YESTERDAY ON THE SUBWAY I saw a brawny pony-tailed man making his own kind of art. Wearing a Michelangelo t-shirt (a celestial glimpse of the Sistine Chapel ceiling), a box of crayons poised on one thigh, he was hard at work on his coloring book. It turned out to be a woodland scene from a collection of fairy-tale illustrations, probably “Little Red Riding Hood” (when his stop came and he packed up, I saw the cover). He colored the way I did when I was little, lightly and discreetly, not using too much pressure, never slopping over the edges. His innocence and lack of self-consciousness were poignant.
 
My parents looked down on coloring books: not as bad as paint-by-numbers kits, but close. I adored them.

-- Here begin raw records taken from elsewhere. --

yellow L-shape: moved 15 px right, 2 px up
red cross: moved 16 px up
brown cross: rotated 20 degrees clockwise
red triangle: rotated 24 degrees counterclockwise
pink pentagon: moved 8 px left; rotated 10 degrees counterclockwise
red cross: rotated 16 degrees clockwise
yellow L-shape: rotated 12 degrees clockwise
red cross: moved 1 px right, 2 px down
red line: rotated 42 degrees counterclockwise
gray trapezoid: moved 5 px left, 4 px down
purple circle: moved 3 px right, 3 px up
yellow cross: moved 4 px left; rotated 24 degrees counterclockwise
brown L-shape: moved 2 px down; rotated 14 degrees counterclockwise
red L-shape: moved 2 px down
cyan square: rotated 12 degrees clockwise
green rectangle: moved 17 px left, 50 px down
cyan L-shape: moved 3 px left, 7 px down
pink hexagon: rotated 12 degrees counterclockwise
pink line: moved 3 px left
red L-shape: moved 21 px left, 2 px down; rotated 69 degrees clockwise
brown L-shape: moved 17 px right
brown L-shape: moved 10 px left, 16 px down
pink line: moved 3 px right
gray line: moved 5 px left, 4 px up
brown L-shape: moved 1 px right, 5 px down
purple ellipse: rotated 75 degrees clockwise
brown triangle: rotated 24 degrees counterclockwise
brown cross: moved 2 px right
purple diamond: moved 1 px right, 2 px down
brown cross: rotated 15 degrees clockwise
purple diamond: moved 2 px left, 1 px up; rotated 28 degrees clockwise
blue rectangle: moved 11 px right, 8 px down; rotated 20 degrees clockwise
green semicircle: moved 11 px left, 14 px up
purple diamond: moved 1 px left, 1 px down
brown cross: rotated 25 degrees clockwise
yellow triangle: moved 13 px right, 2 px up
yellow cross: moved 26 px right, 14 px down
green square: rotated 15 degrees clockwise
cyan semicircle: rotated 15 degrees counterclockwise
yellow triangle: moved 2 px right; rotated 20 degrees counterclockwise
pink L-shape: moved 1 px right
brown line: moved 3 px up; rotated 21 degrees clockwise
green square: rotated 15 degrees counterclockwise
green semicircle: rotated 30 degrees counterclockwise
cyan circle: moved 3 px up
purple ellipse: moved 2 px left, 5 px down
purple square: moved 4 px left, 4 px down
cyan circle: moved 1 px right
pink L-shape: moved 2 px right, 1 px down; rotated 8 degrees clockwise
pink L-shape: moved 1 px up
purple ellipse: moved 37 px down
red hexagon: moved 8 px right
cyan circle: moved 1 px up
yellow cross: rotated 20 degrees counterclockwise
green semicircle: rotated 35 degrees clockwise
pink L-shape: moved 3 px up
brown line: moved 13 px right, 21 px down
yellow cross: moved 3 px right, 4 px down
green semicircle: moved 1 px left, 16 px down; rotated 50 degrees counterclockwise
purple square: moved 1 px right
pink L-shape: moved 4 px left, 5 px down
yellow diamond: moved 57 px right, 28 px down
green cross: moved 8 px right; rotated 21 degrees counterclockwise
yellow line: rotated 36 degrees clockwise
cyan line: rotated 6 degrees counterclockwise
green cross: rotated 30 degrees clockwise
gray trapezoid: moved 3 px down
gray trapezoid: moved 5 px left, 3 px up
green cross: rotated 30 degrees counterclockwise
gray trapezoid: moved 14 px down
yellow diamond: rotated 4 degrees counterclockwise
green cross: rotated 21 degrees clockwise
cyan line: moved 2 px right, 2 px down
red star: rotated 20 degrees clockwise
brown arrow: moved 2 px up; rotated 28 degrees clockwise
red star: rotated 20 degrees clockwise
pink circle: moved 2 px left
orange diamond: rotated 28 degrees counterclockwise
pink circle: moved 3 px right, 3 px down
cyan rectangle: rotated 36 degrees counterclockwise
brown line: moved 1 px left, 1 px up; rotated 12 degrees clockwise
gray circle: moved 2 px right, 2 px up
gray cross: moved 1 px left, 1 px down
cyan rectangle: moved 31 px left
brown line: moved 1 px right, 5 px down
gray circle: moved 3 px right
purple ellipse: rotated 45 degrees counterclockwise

They weren’t as risky and frustrating as inventing my own pictures, yet I got to choose from juicy Crayola colors with fascinating names like Raw Umber and Thistle, Burnt Sienna and Prussian Blue (renamed Midnight Blue in the 1950s, according to Crayola’s Wikipedia entry—a little late for an anti-Axis gesture, but never mind. Color is political: There have also been changes in crayon names in an effort to expunge racist assumptions; pink or peach, for example, is no longer synonymous with flesh). If you want to get fancy about it, I guess I was developing my palette.
 
I felt a kinship with this subway colorer. There is something touching about an adult who does not put away childish things. If we can read Harry Potter in public, why can’t we color or carry around dolls and stuffed animals? As long as we don’t behave like toddlers (no tantrums!), it seems to me entirely benign to borrow some of their pleasures.